The book has plenty of math and science history, and plain history itself—William the Conqueror makes an appearance—along with references to pop culture (the Mythbusters) and literature (the Aeneid). There's a trove of material here for math teachers hoping to catch the attention of non-math students. Historical problems in math and physics show up regularly as do more recent analyses by modern scientists (there's an actual study that goes with the zombie discussion).

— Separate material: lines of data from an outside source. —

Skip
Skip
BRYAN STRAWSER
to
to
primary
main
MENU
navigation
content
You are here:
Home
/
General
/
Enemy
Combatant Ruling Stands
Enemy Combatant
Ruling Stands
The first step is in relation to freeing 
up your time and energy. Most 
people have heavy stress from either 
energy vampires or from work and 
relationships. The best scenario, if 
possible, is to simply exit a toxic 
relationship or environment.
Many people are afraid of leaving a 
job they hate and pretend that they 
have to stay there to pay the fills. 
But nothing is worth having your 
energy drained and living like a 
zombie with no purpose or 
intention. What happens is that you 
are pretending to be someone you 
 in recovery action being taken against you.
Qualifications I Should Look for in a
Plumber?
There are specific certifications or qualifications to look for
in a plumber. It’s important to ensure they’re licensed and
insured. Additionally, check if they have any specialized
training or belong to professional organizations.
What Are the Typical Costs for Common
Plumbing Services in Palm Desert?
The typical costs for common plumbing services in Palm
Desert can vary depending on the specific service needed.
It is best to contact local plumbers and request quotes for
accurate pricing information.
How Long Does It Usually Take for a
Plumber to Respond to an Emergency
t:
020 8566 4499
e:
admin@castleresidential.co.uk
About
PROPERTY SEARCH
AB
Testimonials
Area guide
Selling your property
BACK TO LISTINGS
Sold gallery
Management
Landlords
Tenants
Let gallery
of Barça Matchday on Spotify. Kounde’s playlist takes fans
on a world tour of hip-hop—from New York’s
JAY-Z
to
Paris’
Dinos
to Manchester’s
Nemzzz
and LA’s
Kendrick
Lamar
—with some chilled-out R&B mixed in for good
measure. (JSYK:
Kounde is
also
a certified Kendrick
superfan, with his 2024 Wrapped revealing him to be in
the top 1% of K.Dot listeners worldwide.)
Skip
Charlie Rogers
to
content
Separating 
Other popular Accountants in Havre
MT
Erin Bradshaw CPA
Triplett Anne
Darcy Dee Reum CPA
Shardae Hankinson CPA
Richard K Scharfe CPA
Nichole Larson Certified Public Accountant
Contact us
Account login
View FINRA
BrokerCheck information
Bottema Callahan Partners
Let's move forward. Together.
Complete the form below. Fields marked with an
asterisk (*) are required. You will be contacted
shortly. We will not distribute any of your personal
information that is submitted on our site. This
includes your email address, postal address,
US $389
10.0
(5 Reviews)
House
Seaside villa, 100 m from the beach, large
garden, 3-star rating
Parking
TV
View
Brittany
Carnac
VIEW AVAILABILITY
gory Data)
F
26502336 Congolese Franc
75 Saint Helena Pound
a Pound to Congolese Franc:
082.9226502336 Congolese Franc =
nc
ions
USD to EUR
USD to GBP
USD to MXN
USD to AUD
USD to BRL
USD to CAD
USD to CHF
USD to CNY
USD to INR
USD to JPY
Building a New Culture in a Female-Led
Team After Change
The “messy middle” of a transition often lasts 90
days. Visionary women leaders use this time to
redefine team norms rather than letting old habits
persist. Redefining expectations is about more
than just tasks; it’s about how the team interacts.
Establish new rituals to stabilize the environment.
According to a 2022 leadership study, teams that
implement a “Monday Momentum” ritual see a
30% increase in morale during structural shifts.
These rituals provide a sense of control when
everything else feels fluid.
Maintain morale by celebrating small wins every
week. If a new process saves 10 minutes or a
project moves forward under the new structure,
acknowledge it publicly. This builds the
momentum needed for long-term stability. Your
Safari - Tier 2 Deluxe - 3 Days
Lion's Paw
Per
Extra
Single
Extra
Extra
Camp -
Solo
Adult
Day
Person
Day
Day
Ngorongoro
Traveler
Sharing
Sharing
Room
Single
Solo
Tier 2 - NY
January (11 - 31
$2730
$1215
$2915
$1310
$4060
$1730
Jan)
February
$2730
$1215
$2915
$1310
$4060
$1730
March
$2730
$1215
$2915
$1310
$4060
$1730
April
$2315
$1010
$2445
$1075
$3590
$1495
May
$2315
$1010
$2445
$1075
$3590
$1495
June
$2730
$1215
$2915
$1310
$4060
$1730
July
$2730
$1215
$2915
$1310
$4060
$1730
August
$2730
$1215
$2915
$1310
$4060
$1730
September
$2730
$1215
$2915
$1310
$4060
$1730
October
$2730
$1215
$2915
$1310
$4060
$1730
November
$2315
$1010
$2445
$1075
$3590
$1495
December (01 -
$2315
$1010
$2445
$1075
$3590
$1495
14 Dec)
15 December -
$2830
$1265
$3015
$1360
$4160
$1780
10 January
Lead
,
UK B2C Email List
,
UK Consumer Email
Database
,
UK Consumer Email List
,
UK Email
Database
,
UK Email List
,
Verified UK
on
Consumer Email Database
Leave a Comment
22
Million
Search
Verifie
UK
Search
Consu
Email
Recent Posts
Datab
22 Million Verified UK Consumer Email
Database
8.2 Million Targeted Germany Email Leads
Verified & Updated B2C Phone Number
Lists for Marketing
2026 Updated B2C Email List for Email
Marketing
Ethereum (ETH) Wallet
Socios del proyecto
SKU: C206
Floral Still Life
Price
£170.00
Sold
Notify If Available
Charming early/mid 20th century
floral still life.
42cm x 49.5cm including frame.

The appendix includes many of the equations and graphs discussed in the text. However, I found that inadequate as I read through the book. What I really wanted was a workbook that would guide me along through the problems and scenarios that Ouellette posed in her writing. But that's what surprised me: the book made me want to do the math, to work through the equations with a pencil and calculator, to graph out the curves and see for myself how all these things fit together.

I'm not sure I would have pursued math any more than I did if the teachers had made it this interesting in class. But perhaps I wouldn't have slept through quite so many hours of it.